*EXCERPTED PASSAGE*

== Segment start ==

Since you are wanting to insert x, y and z then use that to get your slope and rotate your object you can start with the following;


ramp_length = sqr ( x^2 + y^2 )               ! pythagoras

ramp_slope = atn ( z / ramp_length )     ! tanΘ = O / A rearranged

angle_off_horizontal = atn ( y / x )         ! tanΘ = O / A rearranged





ps. You will need a hotspot for each axis you wish to move along. When stacked on top of each other, they will act as one with the correct math.

AC22-23 AUS 7000Help Those Help You - Add a Signature
Self-taught, bend it till it breaksCreating a Thread
Win11 | i9 10850K | 64GB | RX6600 Win10 | R5 2600 | 16GB | GTX1660

@Jim Allen If you are struggling with your Hotspots, have you considered preceding them using the ROT / ROT2 and ADD / ADD2 commands to simplify their placement & values e.g. in 3D use ADD a, b/2, 0 and ROTy 90 to set up your 3D Z hotspot using the same syntax as A, or shorter coding can be achieved omitting the ROTy & putting the right values in for the Z hotspot values. I find removing complex value entries from the Hotspot values reduces not-so-obvious user typo errors.

Apple iMac Intel i9 / macOS Sonoma / AC27UKI (most recent builds.. if they work)

== Segment end ==

*RECORDS SHOWN*
== Segment start ==

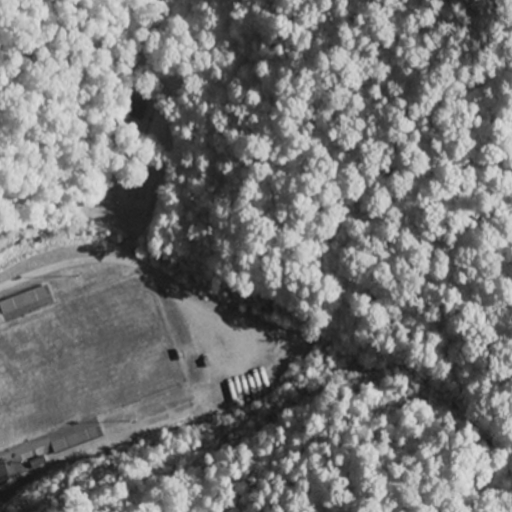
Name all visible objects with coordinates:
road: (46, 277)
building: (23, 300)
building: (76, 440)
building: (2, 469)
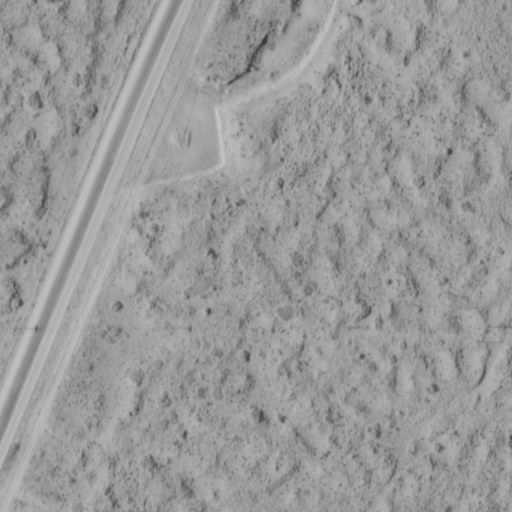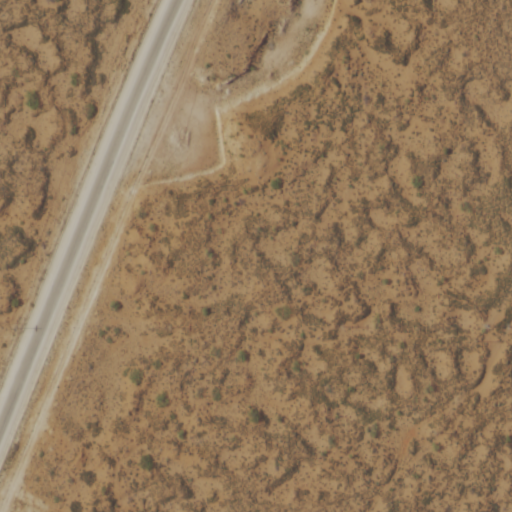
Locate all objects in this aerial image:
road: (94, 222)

== Segment end ==
== Segment start ==

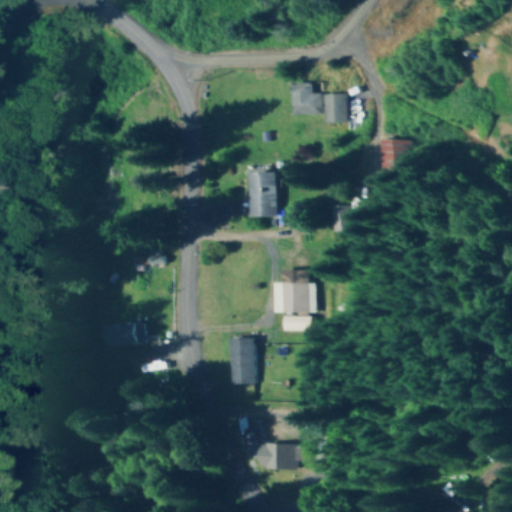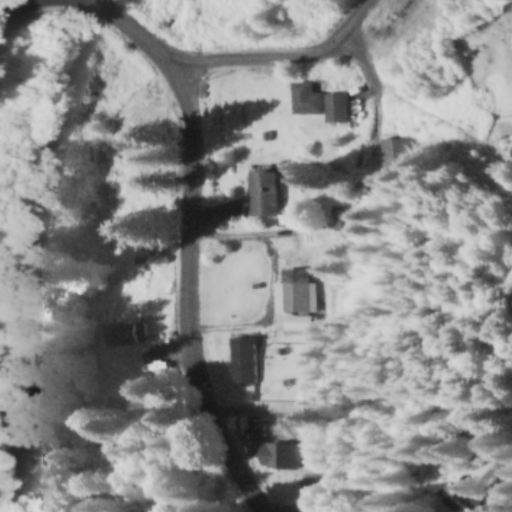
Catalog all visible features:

== Segment end ==

*REQUIRED WORK*
[1] In the forum post, what is needed for each axis you wish to move along?
[2] Reproduce the part of the forum post starting at "angle_off_horizontal = atn" and ending at "the correct math.".
[3] According to the forum post, why is it helpful to remove complex value entries from the hotspot values?
The rows come from a separate source.

*RESPONSES FOR EACH TASK*
[1] A hotspot.

[2]
angle_off_horizontal = atn ( y / x )         ! tanΘ = O / A rearranged





ps. You will need a hotspot for each axis you wish to move along. When stacked on top of each other, they will act as one with the correct math.

[3] It reduces not-so-obvious user typo errors.